Prove that $\frac{x_1}{1+x_2+x_3+\ldots+x_n}+\frac{x_2}{1+x_1+x_3+\ldots+x_n}+\ldots+\frac{x_n}{1+x_1+x_2+\ldots+x_{n-1}}\ge\frac{n}{2n-1}$.
For any $x,y \in (0,2)$, we have $$\frac{x}{2-x} - \frac{y}{2-y} = \frac{2(x-y)}{(2-x)(2-y)} = 2\left(\frac{x-y}{2-y}\right)\left[\left(\frac{1}{2-x} - \frac{1}{2-y}\right) + \frac{1}{2-y}\right] = 2\left(\frac{x-y}{2-y}\right)\left[\frac{x-y}{(2-x)(2-y)} + \frac{1}{2-y}\right] = \frac{2(x-y)^2}{(2-x)(2-y)^2} + \frac{2(x-y)}{(2-y)^2} \ge \frac{2(x-y)}{(2-y)^2} $$ Substitute $x$ by $x_i$ and $y$ by $\frac{1}{n}$ and then sum over $i$, we get
$$ \sum_{i=1}^n \frac{x_i}{2-x_i} - \frac{n}{2n-1} = \sum_{i=1}^n \left(\frac{x_i}{2-x_i} -\frac{\frac{1}{n}}{2-\frac{1}{n}}\right) \ge \frac{2}{(2-\frac{1}{n})^2}\sum_{i=1}^n \left( x_i - \frac{1}{n}\right) = \frac{2}{(2-\frac{1}{n})^2} \left(\sum_{i=1}^n x_i - 1 \right) = 0$$ The steps look almost magical. How do I come up with that? The answer is we are using Jensen's inequality from behind.

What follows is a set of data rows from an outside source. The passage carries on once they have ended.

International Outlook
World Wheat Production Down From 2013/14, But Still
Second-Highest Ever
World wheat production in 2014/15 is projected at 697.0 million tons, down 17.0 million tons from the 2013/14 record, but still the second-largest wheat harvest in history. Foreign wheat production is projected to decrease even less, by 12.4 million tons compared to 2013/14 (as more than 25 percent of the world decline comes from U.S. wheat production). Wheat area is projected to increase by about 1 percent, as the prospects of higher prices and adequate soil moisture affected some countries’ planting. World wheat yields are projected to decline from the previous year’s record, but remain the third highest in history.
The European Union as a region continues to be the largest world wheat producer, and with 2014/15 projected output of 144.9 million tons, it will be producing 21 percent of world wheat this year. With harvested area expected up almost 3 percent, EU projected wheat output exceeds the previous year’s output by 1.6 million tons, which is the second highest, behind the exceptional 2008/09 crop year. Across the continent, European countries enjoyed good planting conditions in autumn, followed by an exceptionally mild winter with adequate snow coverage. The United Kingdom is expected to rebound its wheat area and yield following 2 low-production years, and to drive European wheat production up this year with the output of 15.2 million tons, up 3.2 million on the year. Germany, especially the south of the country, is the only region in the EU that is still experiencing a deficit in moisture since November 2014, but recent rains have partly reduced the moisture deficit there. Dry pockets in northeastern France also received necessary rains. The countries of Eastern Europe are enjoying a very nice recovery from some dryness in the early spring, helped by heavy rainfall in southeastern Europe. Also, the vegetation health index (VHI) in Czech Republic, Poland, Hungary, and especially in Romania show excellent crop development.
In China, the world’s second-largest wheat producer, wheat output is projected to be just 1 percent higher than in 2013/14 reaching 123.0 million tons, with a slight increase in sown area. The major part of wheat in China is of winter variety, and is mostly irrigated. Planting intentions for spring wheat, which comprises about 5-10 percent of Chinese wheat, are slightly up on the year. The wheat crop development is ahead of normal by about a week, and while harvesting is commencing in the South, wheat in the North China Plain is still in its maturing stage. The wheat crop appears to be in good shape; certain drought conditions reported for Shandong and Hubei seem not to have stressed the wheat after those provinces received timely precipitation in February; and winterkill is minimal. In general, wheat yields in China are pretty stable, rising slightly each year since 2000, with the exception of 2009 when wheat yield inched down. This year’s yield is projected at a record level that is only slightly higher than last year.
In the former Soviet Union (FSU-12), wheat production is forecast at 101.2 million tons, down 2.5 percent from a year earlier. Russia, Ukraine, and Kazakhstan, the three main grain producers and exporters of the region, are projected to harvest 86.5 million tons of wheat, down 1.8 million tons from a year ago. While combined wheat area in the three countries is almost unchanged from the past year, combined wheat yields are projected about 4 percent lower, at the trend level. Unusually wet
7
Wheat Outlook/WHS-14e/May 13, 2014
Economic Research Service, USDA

Jensen's inequality is actually more generic and applicable beyond differentiable functions. If you have any function $f(x)$ whose graph curved up on both side at every point, then Jensen's inequality works. Such functions are called convex functions. For any convex function $f(x)$, Jensen's inequality tells us:
$$\frac{1}{n} \sum_{i=1}^n f(x_i)\;\;\ge\;\; f(\frac{1}{n} \sum_{i=1}^n x_i)$$
This means if you want to verify $\sum_{i=1}^n f(x_i) \ge$ some number $M$. You just need to check what happens when all $x_i$ are equal to each other.
In this case, we are told we cannot use Jensen's inequality. So we expand our target function $f(x_i)$ around $\frac{1}{n}$, the mean of the $x_i$'s, and we are sure after we cancel the linear parts, the rest of the expansion will be non-negative.
Writing ${\displaystyle {x_i \over 2 - x_i} = -1 + {2 \over 2 - x_i}}$, you have $$\frac{x_1}{2-x_1} + \frac{x_2}{2-x_2} +\ldots + \frac{x_n}{2-x_n} = -n + \frac{2}{2-x_1} + \frac{2}{2-x_2} +\ldots + \frac{2}{2-x_n}$$ So it suffices to show $$ \frac{2}{2-x_1} + \frac{2}{2-x_2} +\ldots + \frac{2}{2-x_n} \geq n + \frac{n}{2n-1}$$ This is the same as $$\frac{1}{2-x_1} + \frac{1}{2-x_2} +\ldots + \frac{1}{2-x_n} \geq \frac{n^2}{2n - 1}$$ Letting $y_i = 2 - x_i$, this is the same as showing $$\frac{1}{y_1} + \frac{1}{y_2} +\ldots + \frac{1}{y_n} \geq \frac{n^2}{2n - 1}$$ The condition $\sum_i x_i = 1$ translates into $\sum_i y_i = 2n - 1$. By the arithmetic-harmonic mean inequality, $$n\bigg(\frac{1}{y_1} + \frac{1}{y_2} +\ldots + \frac{1}{y_n}\bigg)^{-1} \leq {1 \over n}\sum_i y_i $$ $$= {2n - 1 \over n}$$ This is equivalent to what you want to show.